Sotheby's to Present the Art Collection of American Playwright Edward Albee
NEW YORK, 26 June 2017-Sotheby’s is honored to announce that we will offer The Collection of Edward Albee in a dedicated auction this September in New York. The full proceeds of the sale will benefit The Edward F. Albee Foundation, which provides residencies for writers and visual artists in Montauk, Long Island.
One of America’s most-treasured cultural figures, Edward Albee (1928-2016) was a keen observer of modern life in the United States whose piercing dialogue and constant experimentation helped reinvent and define post-war theater internationally. Beginning with The Zoo Story in 1958, the dozens of plays he wrote over the following five decades include such icons as Who’s Afraid of Virginia Woolf? (1962), A Delicate Balance (1966), Three Tall Women (1991), and The Goat, or Who Is Sylvia? (2000).

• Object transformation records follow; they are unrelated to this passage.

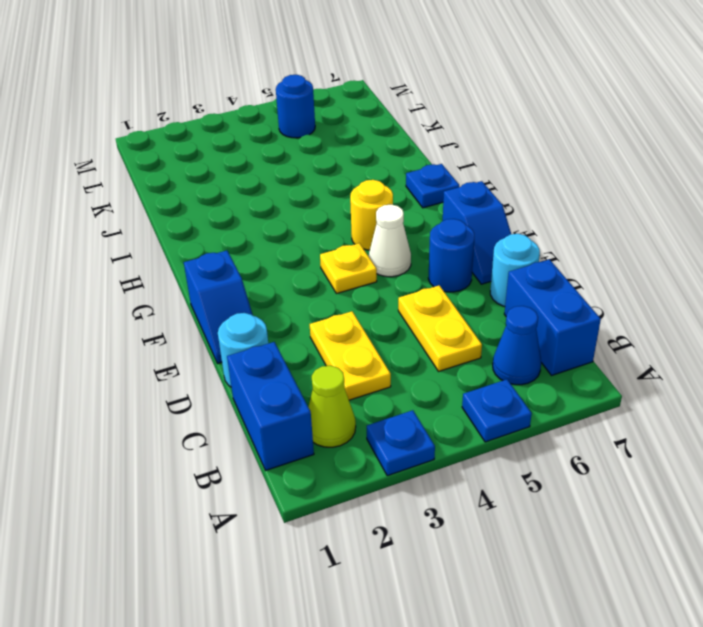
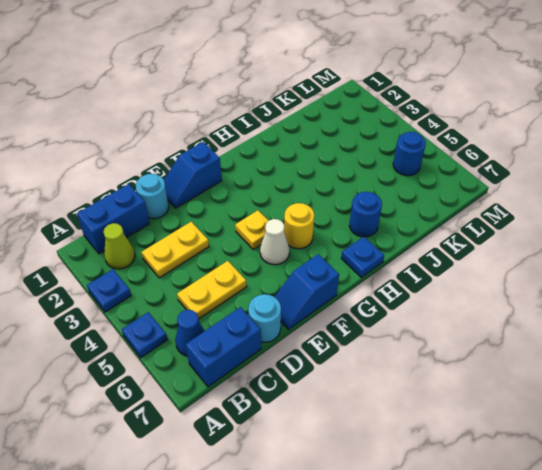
blue round brick E6 level 1 -> blue round brick I6 level 1

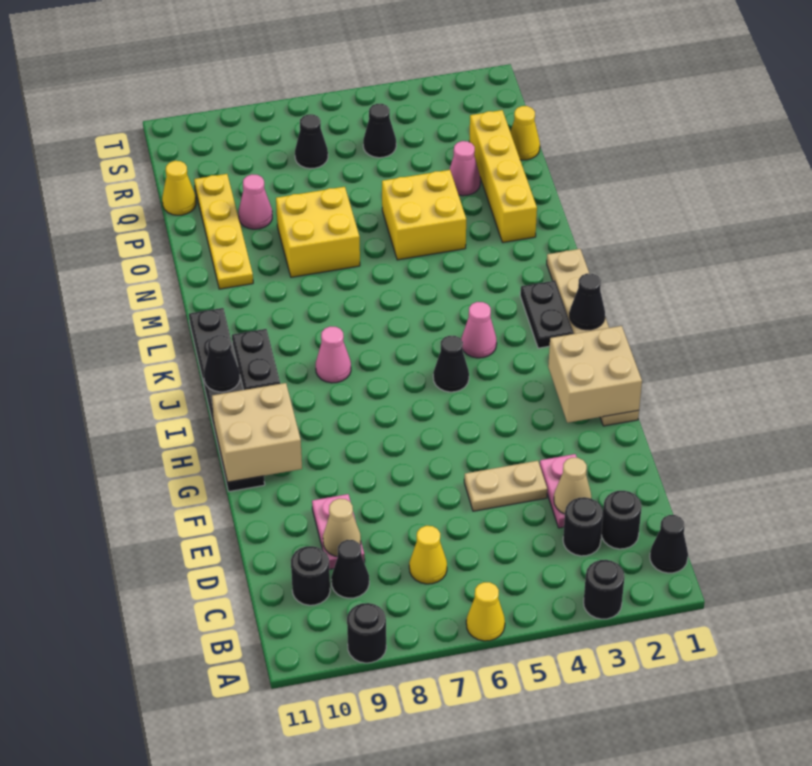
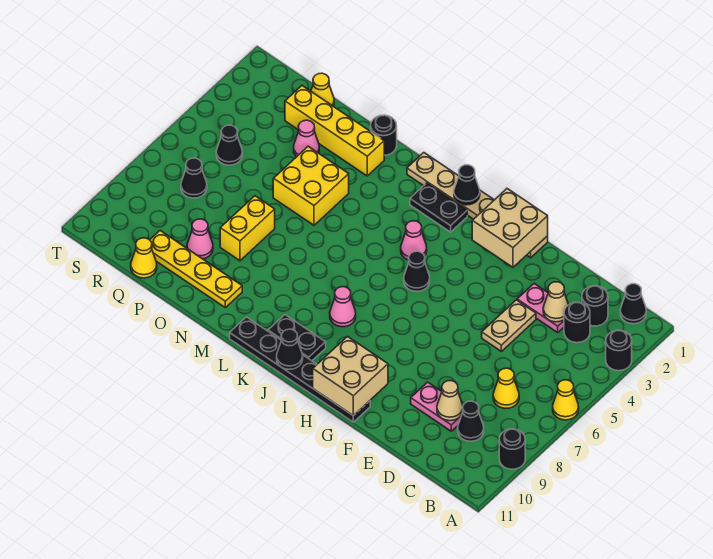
black round brick C10 level 1 -> black round brick N1 level 1
yellow brick N7:O8 level 1 -> yellow brick O7:O8 level 1

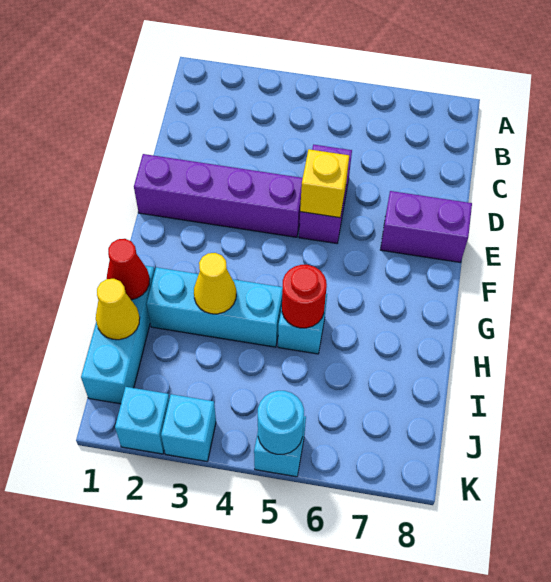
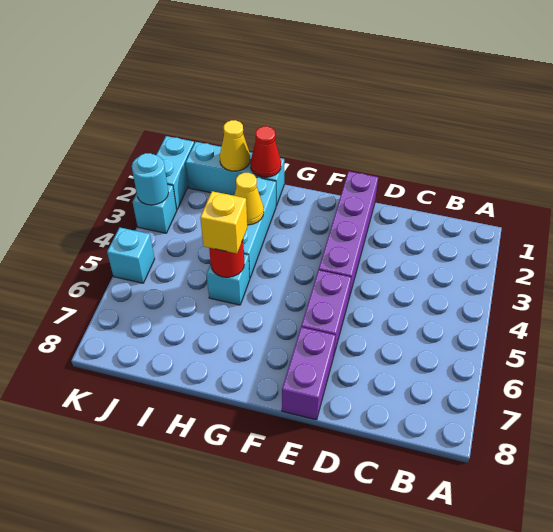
purple brick D5:E5 level 1 -> purple brick E5:E6 level 1
yellow brick E5 level 2 -> yellow brick H5 level 3
cyan brick K2 level 1 -> cyan brick K1:K2 level 1
cyan round brick K5 level 2 -> cyan round brick K3 level 2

For many, Sotheby’s September auction will offer a new window into Edward Albee’s life and creative mind. Sourced from artists, friends and galleries over several decades, the majority of the 100+ works on offer adorned the walls of Albee’s Tribeca loft, which he rehung often to explore new artistic connections. In keeping with his constant experimentation as a playwright, the collection focuses on the birth and evolution of Abstraction in 20th century art, and a highly-personal intellectual pursuit of the ephemeral and the elusive - from a stunning figural work by Milton Avery, to a whimsical relief by Jean Arp, a Bauhaus work by Wassily Kandinsky, and a group of geometric abstractions by John McLaughlin.